The multinational advisory board for the committee for implementation of the recommendations on Rakhine state was formed last year to advise Myanmar on implementing the recommendations a previous commission, headed by former UN Secretary-General Kofi Annan.

The remarks come as Bangladesh is racing to prepare new homes on a nearby island, called Bhasan Char, before the monsoons that could arrive later this month.

Mohammad Abul Kalam, Bangladesh's refugee commissioner, said on Sunday that 100,000 refugees living in "priority" areas most at risk from floods and landslides would be relocated before June.

The Rohingya camps are clustered in a part of the country that records the highest rainfall. Most now live in flimsy, bamboo-and-plastic structures perched on what were once forested hills.
The UN says about 150,000 refugees in Bangladesh's southeast are extremely vulnerable to disease and disaster this rainy season. Nearly one million Rohingya in total live in shanties on hillsides.

Monsoon rains wreak havoc every year in Cox's Bazar and the adjacent Chittagong Hill Tracts, a tropical forest zone home to wild elephants. Last season heavy rain triggered landslides in the tract region, killing 170 people.

Humanitarian groups have been racing to reinforce the basic shelters erected hastily by the Rohingya as they fled across the border after a fierce army crackdown on the community in western Myanmar.

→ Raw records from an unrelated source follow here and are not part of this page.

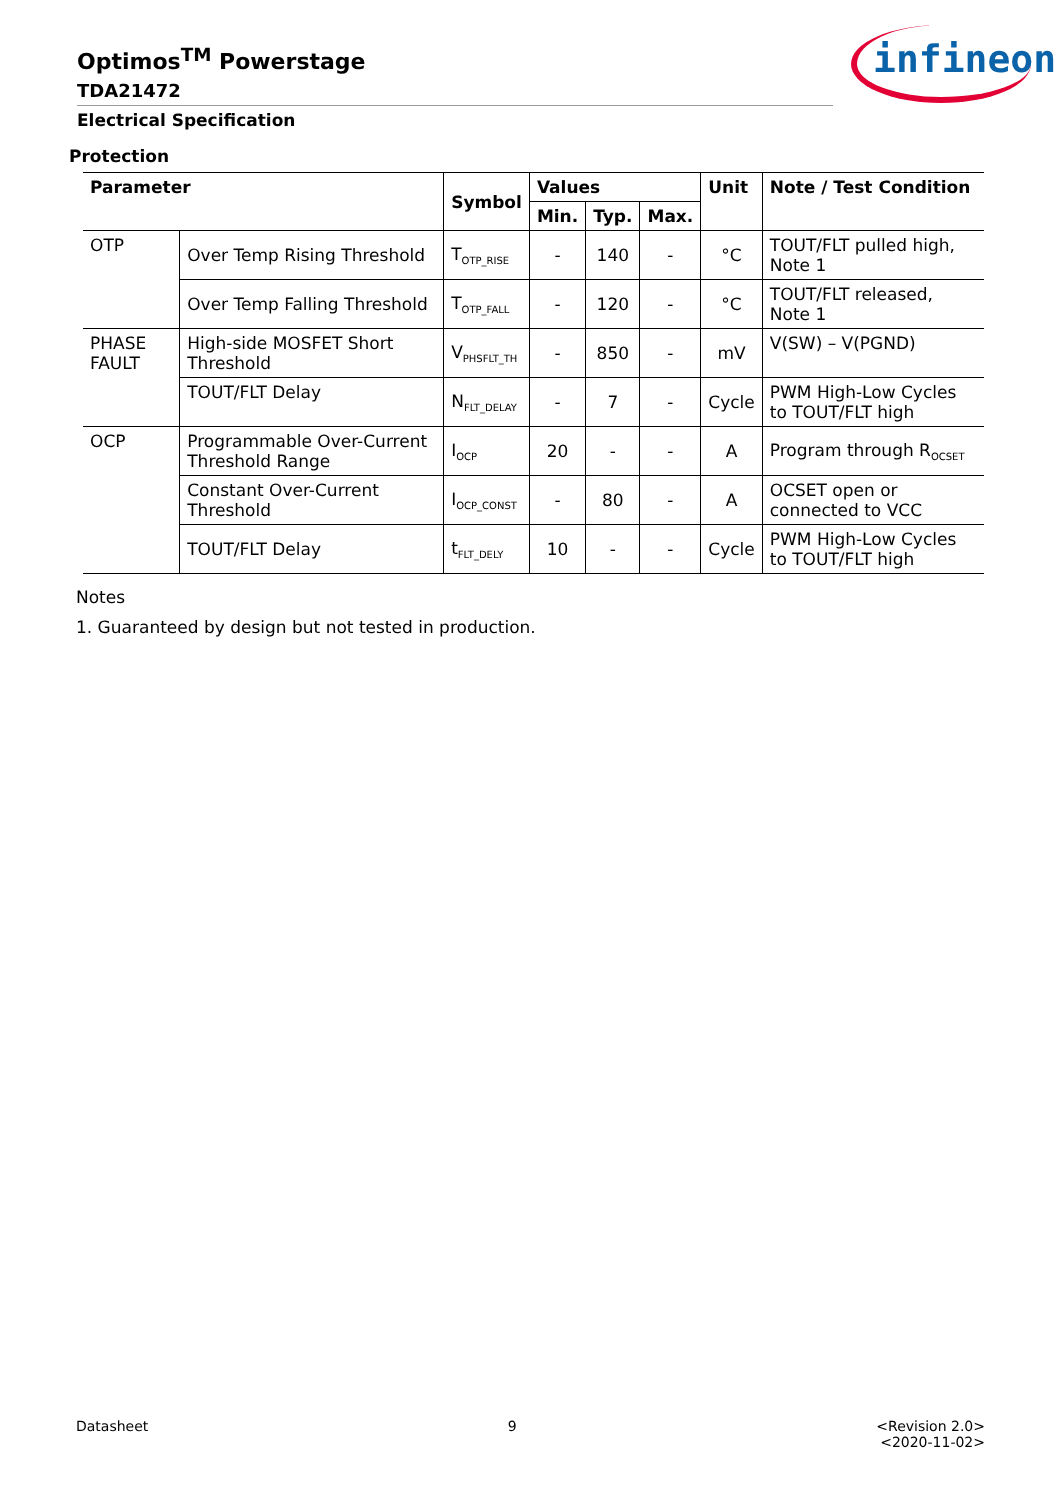infineon
Optimos<sup>TM</sup> Powerstage
TDA21472
Electrical Specification
Protection
| Parameter | | Symbol | Values | | | Unit | Note / Test Condition |
| --- | --- | --- | --- | --- | --- | --- | --- |
| | | | Min. | Typ. | Max. | | |
| OTP | Over Temp Rising Threshold | T<sub>OTP_RISE</sub> | - | 140 | - | °C | TOUT/FLT pulled high, Note 1 |
| | Over Temp Falling Threshold | T<sub>OTP_FALL</sub> | - | 120 | - | °C | TOUT/FLT released, Note 1 |
| PHASE FAULT | High-side MOSFET Short Threshold | V<sub>PHSFLT_TH</sub> | - | 850 | - | mV | V(SW) – V(PGND) |
| | TOUT/FLT Delay | N<sub>FLT_DELAY</sub> | - | 7 | - | Cycle | PWM High-Low Cycles to TOUT/FLT high |
| OCP | Programmable Over-Current Threshold Range | I<sub>OCP</sub> | 20 | - | - | A | Program through R<sub>OCSET</sub> |
| | Constant Over-Current Threshold | I<sub>OCP_CONST</sub> | - | 80 | - | A | OCSET open or connected to VCC |
| | TOUT/FLT Delay | t<sub>FLT_DELY</sub> | 10 | - | - | Cycle | PWM High-Low Cycles to TOUT/FLT high |
Notes
1. Guaranteed by design but not tested in production.
Datasheet 9 <Revision 2.0>
<2020-11-02>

Nearly 700,000 refugees have crossed the border since August into Cox's Bazar, clearing trees and packing whole hillsides with unstable shanties.
The Rohingya have lived in Myanmar for generations but are denied citizenship and are branded illegal immigrants from Bangladesh, which likewise denies them citizenship.

The UN has stopped short of officially designating the purge of Muslims from Myanmar as genocide, but it has reiterated that the crackdown, which has seen many people killed, lots of homes and villages torched and women raped by the military and Buddhist mobs, is a textbook example of ethnic cleansing.